*Required actions:*
a: List each label in the Spark commit notice that ends with a colon, leaving out the posting time.
b: In the Spark commit notice, what is the behavior of the new `cardinality` function based on?
c: Proceed with the commit notice about adding the Spark `cardinality` function, picking up after its last sentence.

You are viewing a plain text version of this content. The canonical link for it is here.
Posted to commits@spark.apache.org by li...@apache.org on 2018/05/02 20:53:13 UTC

spark git commit: [SPARK-23923][SQL] Add cardinality function

Repository: spark
Updated Branches:
  refs/heads/master 504c9cfd2 -> 5be8aab14


[SPARK-23923][SQL] Add cardinality function

## What changes were proposed in this pull request?

The PR adds the SQL function `cardinality`. The behavior of the function is based on Presto's one.

Collected data
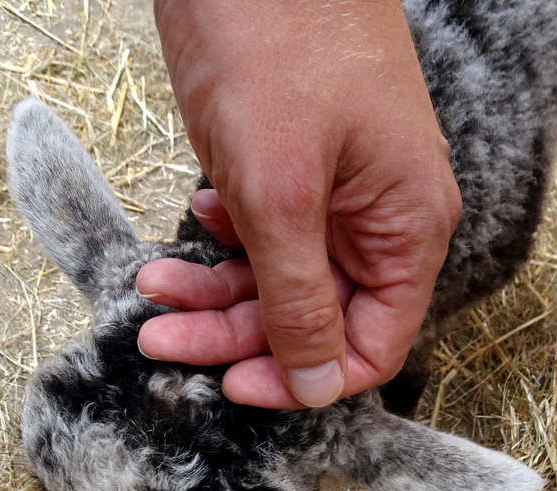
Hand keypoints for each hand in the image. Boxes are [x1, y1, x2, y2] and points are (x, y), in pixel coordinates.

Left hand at [142, 0, 461, 408]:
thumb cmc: (277, 39)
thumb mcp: (281, 191)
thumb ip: (299, 299)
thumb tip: (313, 383)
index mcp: (406, 229)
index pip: (370, 344)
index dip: (303, 375)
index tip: (235, 385)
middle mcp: (380, 220)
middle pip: (312, 318)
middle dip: (234, 333)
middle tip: (163, 338)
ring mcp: (338, 192)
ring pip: (279, 279)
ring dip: (213, 291)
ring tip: (151, 283)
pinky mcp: (297, 166)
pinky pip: (263, 234)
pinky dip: (221, 241)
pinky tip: (194, 215)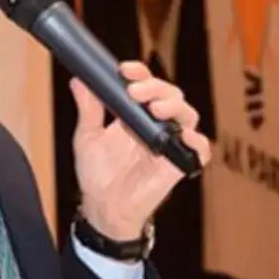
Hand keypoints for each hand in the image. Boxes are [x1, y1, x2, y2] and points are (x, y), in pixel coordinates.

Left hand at [70, 61, 212, 241]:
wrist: (104, 207)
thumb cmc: (98, 173)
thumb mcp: (88, 138)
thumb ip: (88, 110)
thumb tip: (79, 81)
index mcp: (136, 112)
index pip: (145, 84)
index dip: (140, 72)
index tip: (125, 71)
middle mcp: (156, 123)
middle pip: (169, 94)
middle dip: (155, 87)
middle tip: (136, 92)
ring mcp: (169, 142)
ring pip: (187, 115)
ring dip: (175, 107)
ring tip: (156, 109)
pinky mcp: (179, 164)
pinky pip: (199, 150)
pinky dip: (197, 142)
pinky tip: (183, 138)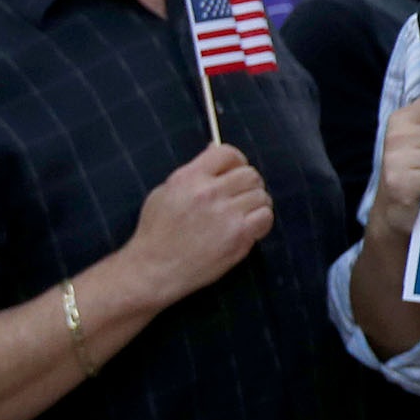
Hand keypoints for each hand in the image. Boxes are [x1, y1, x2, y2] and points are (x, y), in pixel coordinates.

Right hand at [123, 143, 272, 302]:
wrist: (154, 269)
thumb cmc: (157, 233)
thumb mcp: (165, 192)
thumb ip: (194, 171)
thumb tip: (214, 149)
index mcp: (189, 178)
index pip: (227, 153)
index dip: (235, 162)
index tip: (234, 172)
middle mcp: (209, 192)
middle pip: (250, 174)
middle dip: (248, 185)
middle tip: (239, 198)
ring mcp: (226, 214)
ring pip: (261, 195)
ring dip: (255, 204)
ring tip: (241, 215)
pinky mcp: (239, 235)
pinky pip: (266, 216)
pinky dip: (261, 221)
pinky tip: (247, 228)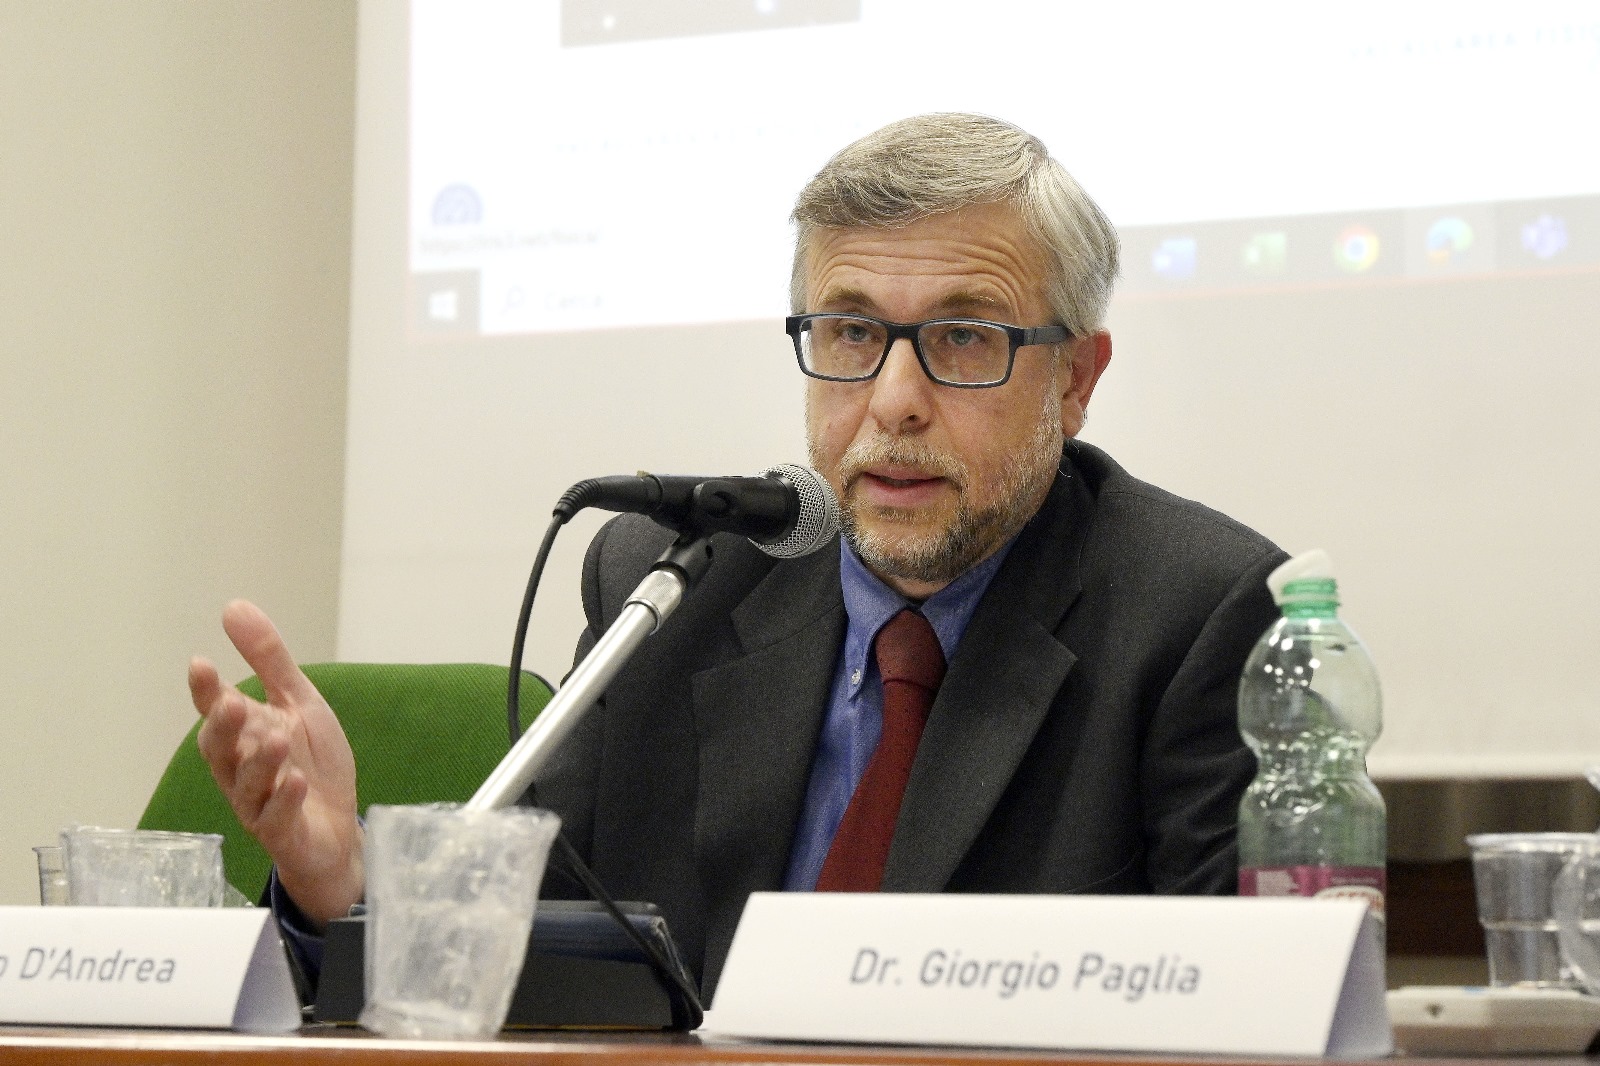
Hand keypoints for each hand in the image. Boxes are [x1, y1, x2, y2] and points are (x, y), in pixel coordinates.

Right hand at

*Answers given:*
a:
spark git commit
Repository
Updated Branches

b: It is based on Presto's.

c:
The function returns the length of the array or map stored in the column as `int` while the Presto version returns the value as `BigInt` (`long` in Spark). The discussions regarding the difference of return type are [here](https://github.com/apache/spark/pull/21031#issuecomment-381284638) and [there](https://github.com/apache/spark/pull/21031#discussion_r181622107).

## How was this patch tested?

Added UTs

Author: Kazuaki Ishizaki <is...@jp.ibm.com>

Closes #21031 from kiszk/SPARK-23923.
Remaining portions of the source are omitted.